Meantime, here are the rules for non-commercial vehicles (leased EVs and PHEVs fall under commercial vehicle rules). Battery-electric, plug-in hybrid and fuel-cell electric vehicles that meet all requirement are eligible:
- Only vehicles assembled in North America are eligible for any federal tax credit for their purchasers. That took effect last August, when the IRA was signed into law.
- Clean vehicles that are leased fall under commercial vehicle rules and are exempt from the place-of-assembly requirement. That means owners of those vehicles – typically the automakers’ and dealers’ leasing arms – can claim the tax credit and, if they choose to, can pass it on to consumers who lease the vehicles from them. So EVs, fuel-cell vehicles and PHEVs built in places such as Germany, Japan and South Korea are eligible if they are leased to consumers, but not if the consumer chooses to purchase them.
- There are price caps on eligible vehicles. Passenger car MSRPs cannot exceed $55,000. MSRPs for trucks, vans and SUVs are capped at $80,000.
- Clean vehicle purchasers also will have to meet buyer income caps – $300,000 annual gross adjusted for joint filers, $150,00 for single filers and $225,000 for head-of-household filers. Those who lease are not subject to the income cap.
- The clean vehicle, except for fuel cell vehicles, which are exempt from this requirement, also must be made by a “qualified” manufacturer – one which has agreed to file regular reports with the IRS. The IRS maintains an on-line list of qualified manufacturers that identifies clean vehicles made in North America and the price caps (car-truck classification) to which they are subject.

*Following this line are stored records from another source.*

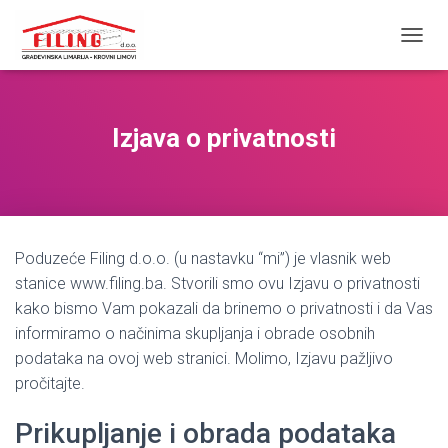
T
O
G
G
L
Izjava o privatnosti
E
N
A
V
I
G
Poduzeće Filing d.o.o. (u nastavku “mi”) je vlasnik web
A
T
stanice www.filing.ba. Stvorili smo ovu Izjavu o privatnosti
I
kako bismo Vam pokazali da brinemo o privatnosti i da Vas
O
informiramo o načinima skupljanja i obrade osobnih
N
podataka na ovoj web stranici. Molimo, Izjavu pažljivo
pročitajte.
Prikupljanje i obrada podataka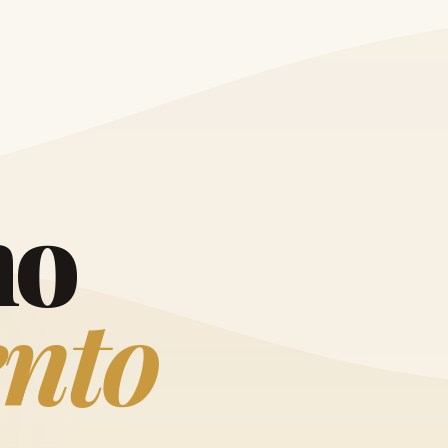
O
h
o
e
n
t
o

- Starting April 18, 2023, only clean vehicles built in North America and with battery content that meets the IRA rules are eligible,
- Those battery rules split the $7,500 tax credit in two two equal pieces and say that otherwise eligible vehicles can get a $3,750 tax credit by meeting either the “critical minerals” requirements or the “other components” requirements, or $7,500 by meeting both.

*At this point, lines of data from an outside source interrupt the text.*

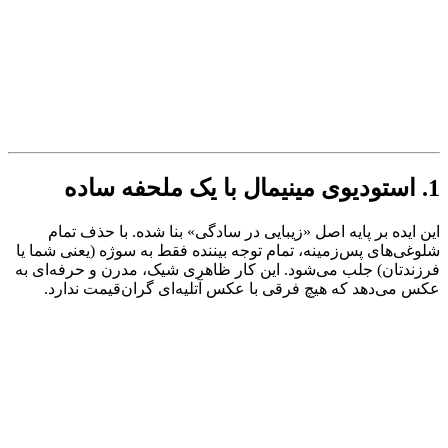
1. استودیوی مینیمال با یک ملحفه ساده
این ایده بر پایه اصل «زیبایی در سادگی» بنا شده. با حذف تمام
شلوغی‌های پس‌زمینه، تمام توجه بیننده فقط به سوژه (یعنی شما یا
فرزندتان) جلب می‌شود. این کار ظاهری شیک، مدرن و حرفه‌ای به
عکس می‌دهد که هیچ فرقی با عکس آتلیه‌ای گران‌قیمت ندارد.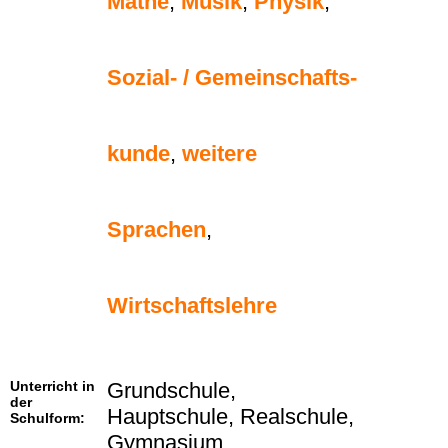
Mathe
,
Musik
,
Physik
,
Sozial- / Gemeinschafts-
kunde
,
weitere
Sprachen
,
Wirtschaftslehre
Unterricht in
Grundschule,
der
Hauptschule, Realschule,
Schulform:
Gymnasium,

- The “critical minerals” requirement says that starting this year, 40% of the critical minerals (such as lithium, cobalt and nickel) in the vehicle’s battery must be extracted or processed in the U.S. or in a country which which the U.S. has a free trade agreement. The percentage escalates each year until it hits 80% in 2027.
- The “other components” requirement says that, starting this year, 50% of the remaining components in the vehicle’s battery pack must be manufactured or assembled in North America. The percentage increases to 60% in 2024 and 2025, then goes up annually until it hits 100% in 2029.
- Finally, a “countries of concern” clause kicks in next year and says that if a clean vehicle battery has any components or minerals sourced from a country, like China or Russia, that is identified by the State Department as a country of concern, that vehicle won’t qualify for a federal tax credit even if it meets all the other requirements. The components exclusion begins in 2024, the critical minerals exclusion in 2025.
There’s a Tax Credit for Used Models, Too
For used clean vehicles, the credit is figured at 30% of the sales price up to a maximum of $4,000.
Income caps for buyers are:
- $150,000 for married filing jointly or a surviving spouse
- $112,500 for heads of households
- $75,000 for all other filers.
Sales prices for eligible used vehicles cannot exceed $25,000 and the vehicle must be at least two model years older than the calendar year in which it is purchased (a used vehicle bought in 2023 could be no newer than a 2021 model).
Used clean vehicles also must be purchased from a dealer – not an individual – to be eligible, and, except for fuel cell vehicles, must have been made by a qualified manufacturer. The IRS maintains an on-line list of qualified manufacturers and their eligible used models.
Used vehicle buyers can only claim the tax credit once every three years.